Jean Meslier

Jean Meslier (mɛlje) (1664 – 1729), Priester, Philosoph, Atheist und Frühaufklärer (auch: Abbé Meslier; * 15.6. 1664 in Mazerny/Ardennen; ? 17.6. 1729 in Étrépigny), ein katholischer Landpfarrer, der unter dem Eindruck der Unterdrückung und Ausbeutung der Landbevölkerung durch Adel und Kirche zum schärfsten Religions- und Sozialkritiker seiner Zeit wurde.

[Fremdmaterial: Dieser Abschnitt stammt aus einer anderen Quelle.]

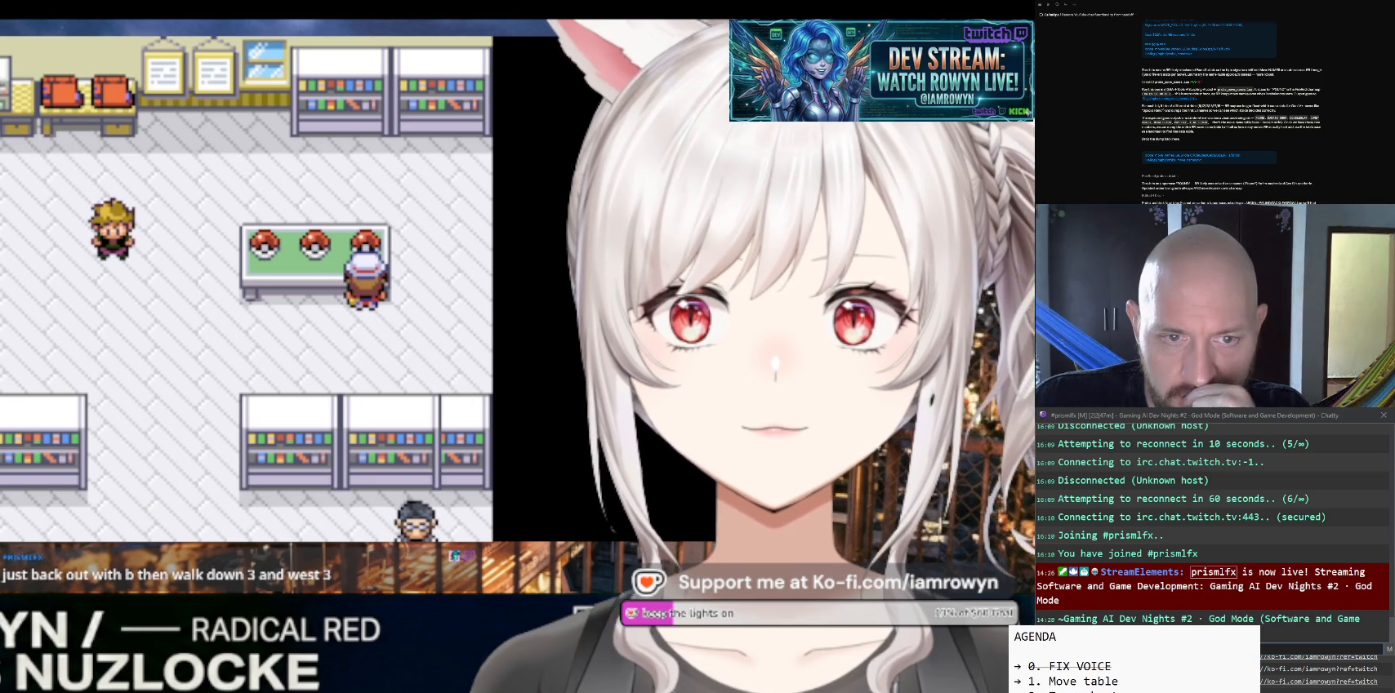
{"buttons": ["DPAD_UP"], "events": []}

Sein posthum veröffentlichtes politisches „Testament", indem er sich eindeutig zum Atheismus bekannte, wurde zum bedeutendsten Dokument der europäischen Frühaufklärung.

Der Sohn eines Händlers wurde mit 25 Jahren Pfarrer im Dorf Étrépigny. Bis zu seinem Tod im Jahr 1729 blieb er in diesem Amt. Er empörte sich über die schlechte Behandlung der Bauern durch den Adel und prangerte diese offen in seinen Predigten an. Dafür wurde er mehrfach von seinem Bischof gerügt und schließlich zum Schweigen gebracht. Offen antireligiös oder antifeudal aufzutreten war lebensgefährlich. Zu dieser Zeit endeten in Frankreich Ketzer noch auf dem Scheiterhaufen.

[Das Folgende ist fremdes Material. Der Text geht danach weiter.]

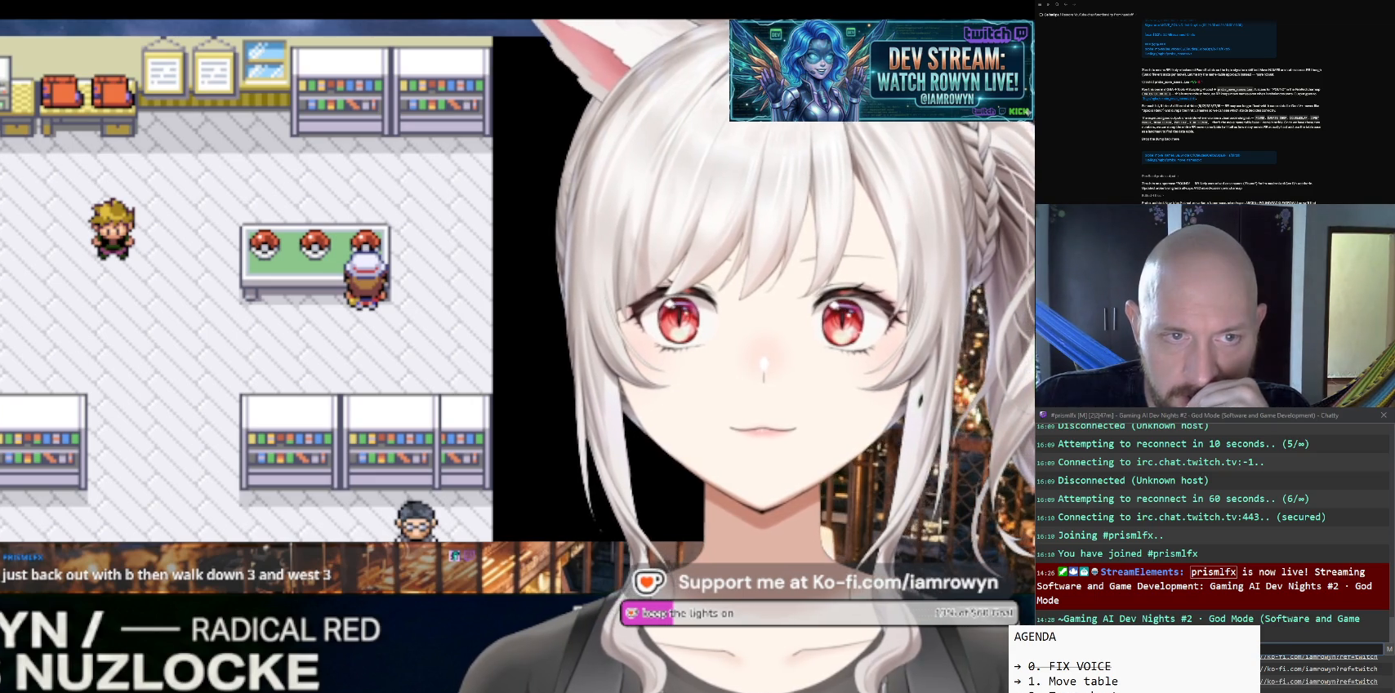
{"buttons": ["DPAD_UP"], "events": []}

Meslier schrieb nun seine Erfahrungen und Gedanken nieder. Seine umfangreichen Ausführungen, entstanden in Auseinandersetzung mit dem systemkonformen Werk Demonstration der Existenz Gottes von François Fénelon. In drei handschriftlichen Exemplaren über eintausend Seiten hinterließ Meslier eine fundamentale Schrift der Herrschafts- und Religionskritik. Pensées et sentiments (nach Voltaires Ausgabe hat sich der Namen „Testament" durchgesetzt) machte Meslier zu einem Pionier des Zeitalters der Aufklärung.

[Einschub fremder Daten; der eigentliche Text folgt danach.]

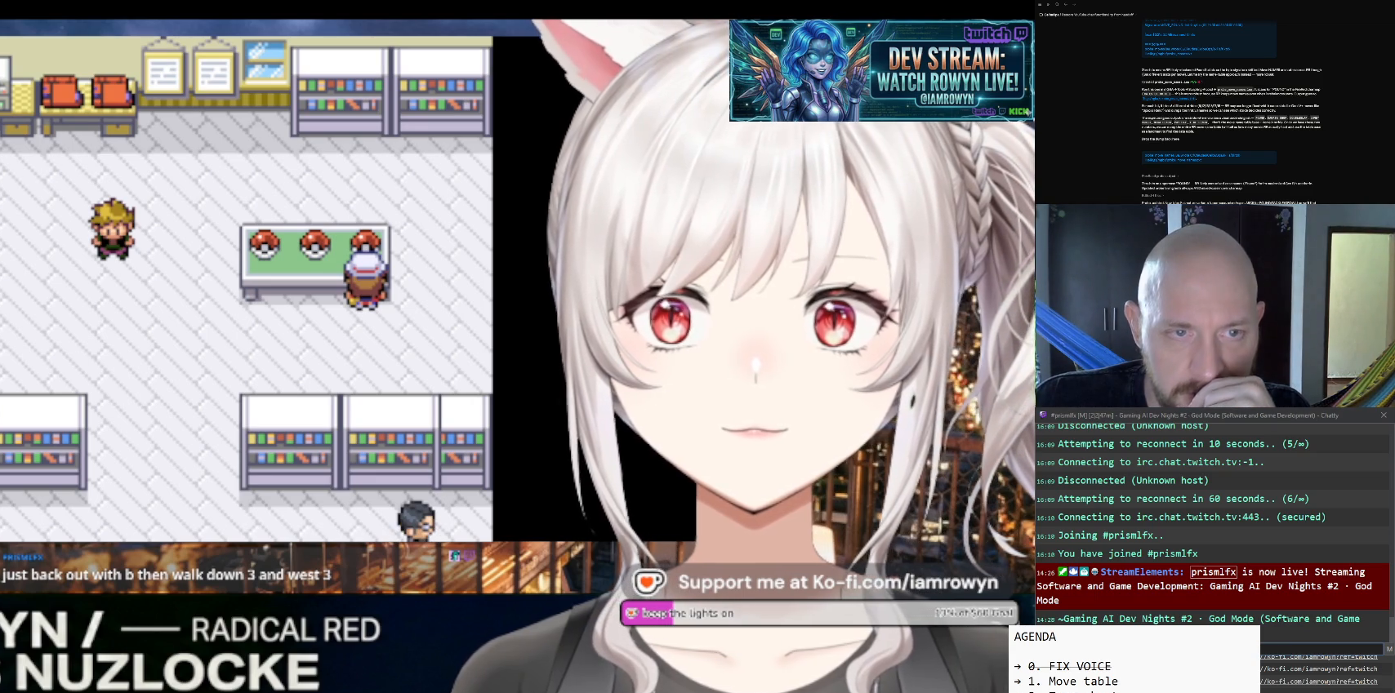
{"buttons": ["DPAD_UP"], "events": []}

Meslier war der erste in der Neuzeit, der einen konsequenten Atheismus und Materialismus vertrat. Zugleich übte er leidenschaftliche Herrschaftskritik an den feudalen Verhältnissen und entwickelte eine egalitäre frühkommunistische Konzeption der Gesellschaft. Geheime Kopien eines Werks zirkulierten und gelangten in Umlauf. Friedrich II., Rousseau, Voltaire, Holbach, Diderot, d'Alembert und andere Enzyklopädisten lasen es und wurden davon beeinflusst.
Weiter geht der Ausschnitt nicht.